Where to integrate conversation history in RAG system with langchain template

Alex_Thunder · August 11, 2025, 12:12pm

I built a Python application that saves various documents like PDFs and web URLs into a langchain ChromaDB database. After storing the data, I can query it and get answers from my local AI model.

I successfully implemented conversation history when working with ChatPromptTemplate.from_messages, but I’m stuck on how to include chat history when using ChatPromptTemplate.from_template instead.

Here’s my current setup:

system_template = """You are a helpful and trustworthy assistant. Answer user queries \
using only the provided context. If the information isn't available, \
simply state that you don't have that information. Avoid creating answers:
{context}
User Query: {query}
"""
system_prompt = ChatPromptTemplate.from_template(system_template)
processing_chain = (
{"context": document_retriever, "query": RunnablePassthrough()}
| system_prompt
| local_model
| StrOutputParser()
)
result = processing_chain.invoke(user_input)

Can anyone guide me on the proper way to incorporate chat history into this template-based approach?

evelynh · August 17, 2025, 2:51pm

I hit this exact problem last year building a document Q&A system for our internal knowledge base.

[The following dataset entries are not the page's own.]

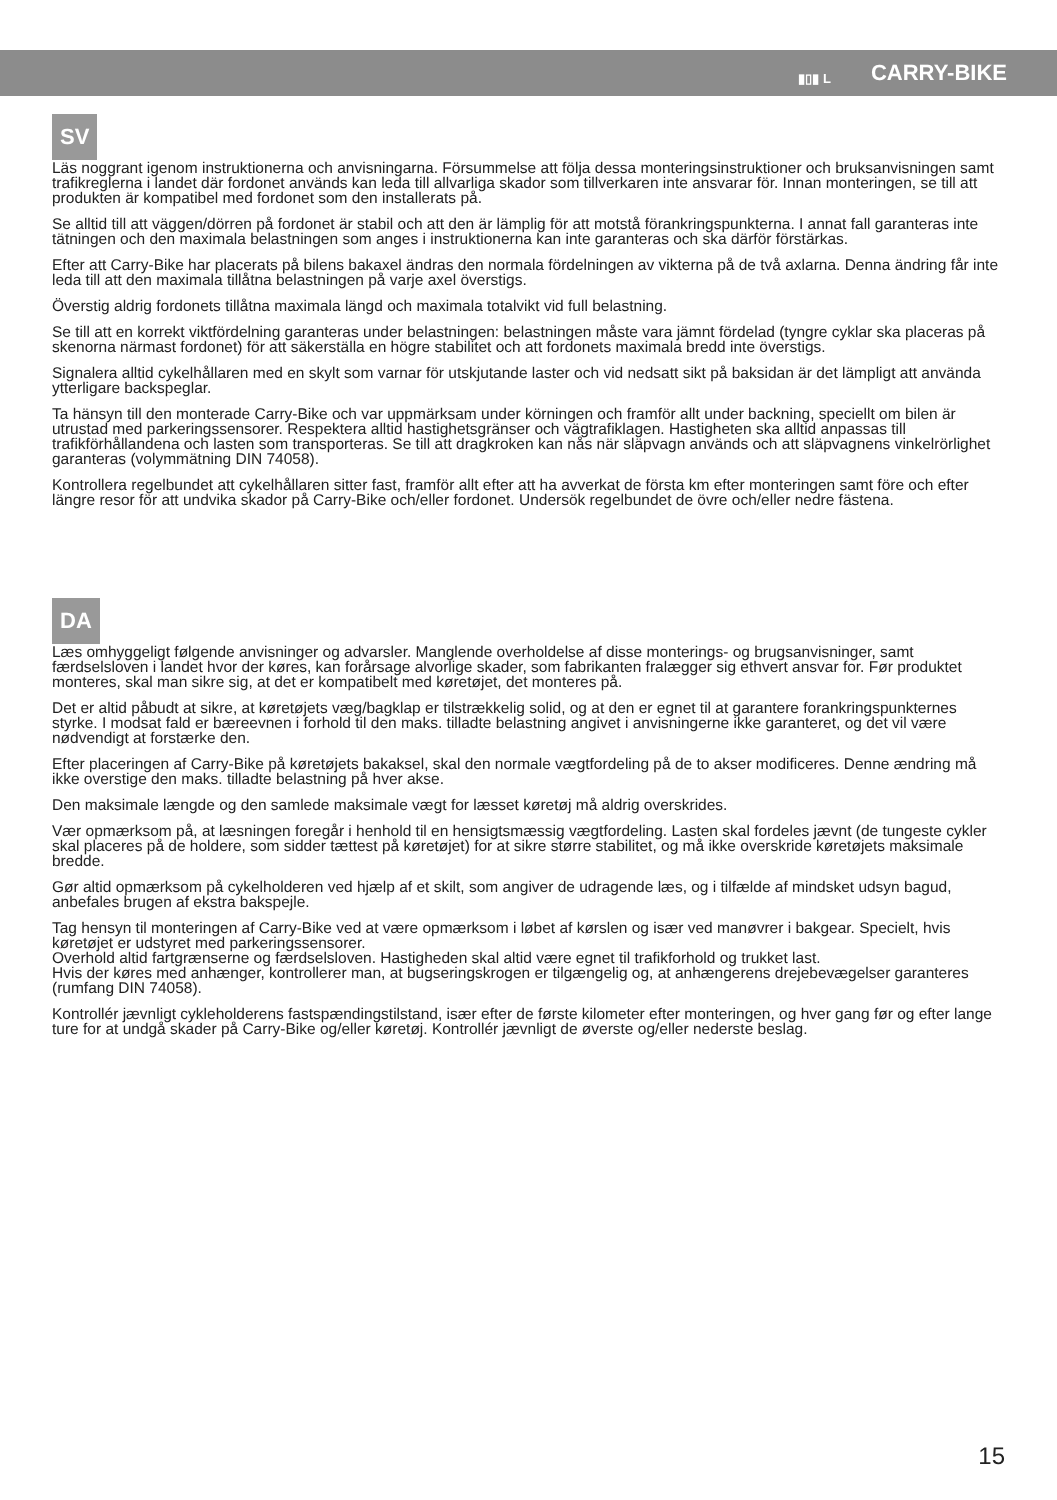▮▯▮ L CARRY-BIKE
SV
Läs noggrant igenom instruktionerna och anvisningarna. Försummelse att följa dessa monteringsinstruktioner och bruksanvisningen samt trafikreglerna i landet där fordonet används kan leda till allvarliga skador som tillverkaren inte ansvarar för. Innan monteringen, se till att produkten är kompatibel med fordonet som den installerats på.
Se alltid till att väggen/dörren på fordonet är stabil och att den är lämplig för att motstå förankringspunkterna. I annat fall garanteras inte tätningen och den maximala belastningen som anges i instruktionerna kan inte garanteras och ska därför förstärkas.
Efter att Carry-Bike har placerats på bilens bakaxel ändras den normala fördelningen av vikterna på de två axlarna. Denna ändring får inte leda till att den maximala tillåtna belastningen på varje axel överstigs.
Överstig aldrig fordonets tillåtna maximala längd och maximala totalvikt vid full belastning.
Se till att en korrekt viktfördelning garanteras under belastningen: belastningen måste vara jämnt fördelad (tyngre cyklar ska placeras på skenorna närmast fordonet) för att säkerställa en högre stabilitet och att fordonets maximala bredd inte överstigs.
Signalera alltid cykelhållaren med en skylt som varnar för utskjutande laster och vid nedsatt sikt på baksidan är det lämpligt att använda ytterligare backspeglar.
Ta hänsyn till den monterade Carry-Bike och var uppmärksam under körningen och framför allt under backning, speciellt om bilen är utrustad med parkeringssensorer. Respektera alltid hastighetsgränser och vägtrafiklagen. Hastigheten ska alltid anpassas till trafikförhållandena och lasten som transporteras. Se till att dragkroken kan nås när släpvagn används och att släpvagnens vinkelrörlighet garanteras (volymmätning DIN 74058).
Kontrollera regelbundet att cykelhållaren sitter fast, framför allt efter att ha avverkat de första km efter monteringen samt före och efter längre resor för att undvika skador på Carry-Bike och/eller fordonet. Undersök regelbundet de övre och/eller nedre fästena.
DA
Læs omhyggeligt følgende anvisninger og advarsler. Manglende overholdelse af disse monterings- og brugsanvisninger, samt færdselsloven i landet hvor der køres, kan forårsage alvorlige skader, som fabrikanten fralægger sig ethvert ansvar for. Før produktet monteres, skal man sikre sig, at det er kompatibelt med køretøjet, det monteres på.
Det er altid påbudt at sikre, at køretøjets væg/bagklap er tilstrækkelig solid, og at den er egnet til at garantere forankringspunkternes styrke. I modsat fald er bæreevnen i forhold til den maks. tilladte belastning angivet i anvisningerne ikke garanteret, og det vil være nødvendigt at forstærke den.
Efter placeringen af Carry-Bike på køretøjets bakaksel, skal den normale vægtfordeling på de to akser modificeres. Denne ændring må ikke overstige den maks. tilladte belastning på hver akse.
Den maksimale længde og den samlede maksimale vægt for læsset køretøj må aldrig overskrides.
Vær opmærksom på, at læsningen foregår i henhold til en hensigtsmæssig vægtfordeling. Lasten skal fordeles jævnt (de tungeste cykler skal placeres på de holdere, som sidder tættest på køretøjet) for at sikre større stabilitet, og må ikke overskride køretøjets maksimale bredde.
Gør altid opmærksom på cykelholderen ved hjælp af et skilt, som angiver de udragende læs, og i tilfælde af mindsket udsyn bagud, anbefales brugen af ekstra bakspejle.
Tag hensyn til monteringen af Carry-Bike ved at være opmærksom i løbet af kørslen og især ved manøvrer i bakgear. Specielt, hvis køretøjet er udstyret med parkeringssensorer.
Overhold altid fartgrænserne og færdselsloven. Hastigheden skal altid være egnet til trafikforhold og trukket last.
Hvis der køres med anhænger, kontrollerer man, at bugseringskrogen er tilgængelig og, at anhængerens drejebevægelser garanteres (rumfang DIN 74058).
Kontrollér jævnligt cykleholderens fastspændingstilstand, især efter de første kilometer efter monteringen, og hver gang før og efter lange ture for at undgå skader på Carry-Bike og/eller køretøj. Kontrollér jævnligt de øverste og/eller nederste beslag.
15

You need to modify your template to include a history placeholder and adjust your chain inputs. Here’s what worked:

system_template = """You are a helpful and trustworthy assistant. Use the conversation history and context to answer queries.

Conversation History:
{history}

Context:
{context}

User Query: {query}"""

system_prompt = ChatPromptTemplate.from_template(system_template)

# Store your chat history as a list of message pairs
chat_history = []

processing_chain = (
    {"context": document_retriever, 
     "query": RunnablePassthrough(),
     "history": lambda x: "\n".join([f"Human: {h['human']}\nAssistant: {h['assistant']}" for h in chat_history])}
    | system_prompt
    | local_model
    | StrOutputParser()
)

result = processing_chain.invoke(user_input)

# After getting the result, update your history
chat_history.append({"human": user_input, "assistant": result})

The main difference from from_messages is you’re formatting history as a string instead of message objects. I keep the last 5-6 exchanges to avoid token limits.

This gave me way better context awareness in follow-up questions.